In this embodiment, the evaporator is simultaneously used for refrigerating and dehumidifying, and the refrigerating and dehumidifying share the whole evaporation area of the evaporator. And at least one of the evaporator pipelines is used as the defrosting pipeline and the defrosting pipelines receive the hot air discharged from an exhaust hole of a compressor of the dehumidifying system to guide the heat discharged from the compressor of the dehumidifying system to the evaporator surface for heating up and defrosting to reduce the frosting in the low temperature and high humidity condition.
It should be noted that the above described embodiments are only for illustration of technical concept and characteristics of present invention with purpose of making those skilled in the art understand the present invention, and thus these embodiments shall not limit the protection range of present invention.

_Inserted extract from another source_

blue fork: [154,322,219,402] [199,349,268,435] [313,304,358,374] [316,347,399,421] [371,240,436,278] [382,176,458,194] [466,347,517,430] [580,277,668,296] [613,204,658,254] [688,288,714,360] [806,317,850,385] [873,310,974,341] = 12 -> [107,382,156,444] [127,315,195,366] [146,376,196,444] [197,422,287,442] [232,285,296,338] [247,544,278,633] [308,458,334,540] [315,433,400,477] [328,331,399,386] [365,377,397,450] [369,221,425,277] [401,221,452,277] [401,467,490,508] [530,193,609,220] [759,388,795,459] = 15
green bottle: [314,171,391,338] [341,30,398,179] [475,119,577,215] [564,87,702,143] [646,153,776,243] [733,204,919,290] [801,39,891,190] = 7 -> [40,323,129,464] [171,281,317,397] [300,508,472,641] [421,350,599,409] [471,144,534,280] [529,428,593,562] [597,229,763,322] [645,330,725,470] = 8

The equivalent changes or modifications according to spiritual essence of present invention shall fall in the protection scope of present invention.

Claims

1. An evaporator for environmental test chamber comprises a plurality of plate-type fins arranged in parallel and a plurality of pipelines extending through the plate-type fins, and each pipeline is a coil-like pipe formed by a straight pipe portion extending through the plate-type fin and bent pipe portions connected to both ends of the straight pipe portion; on the plate surface of the plate-type fin, the respective pipelines are arranged in the longitudinal direction and are arranged apart in the transverse direction; wherein: the pipelines are divided into three types: refrigerating pipelines, dehumidifying pipelines and defrosting pipelines; the refrigerating pipelines are multiple, the dehumidifying pipelines are multiple, and the defrosting pipelines are at least one; the refrigerating pipelines are arranged alternately one by one or one by more or more by more with the dehumidifying pipelines in a transverse direction of a plate surface of the plate-type fin; the refrigerating pipelines receive a refrigerating refrigerant supplied from a refrigerating system, the dehumidifying pipelines receive a dehumidifying refrigerant supplied from a dehumidifying system, and the defrosting pipelines receive hot air discharged from an exhaust hole of a compressor of the dehumidifying system.

2. The said evaporator for environmental test chamber of claim 1 wherein: the defrosting pipelines are multiple and the defrosting pipelines are arranged alternately with the refrigerating pipelines and dehumidifying pipelines.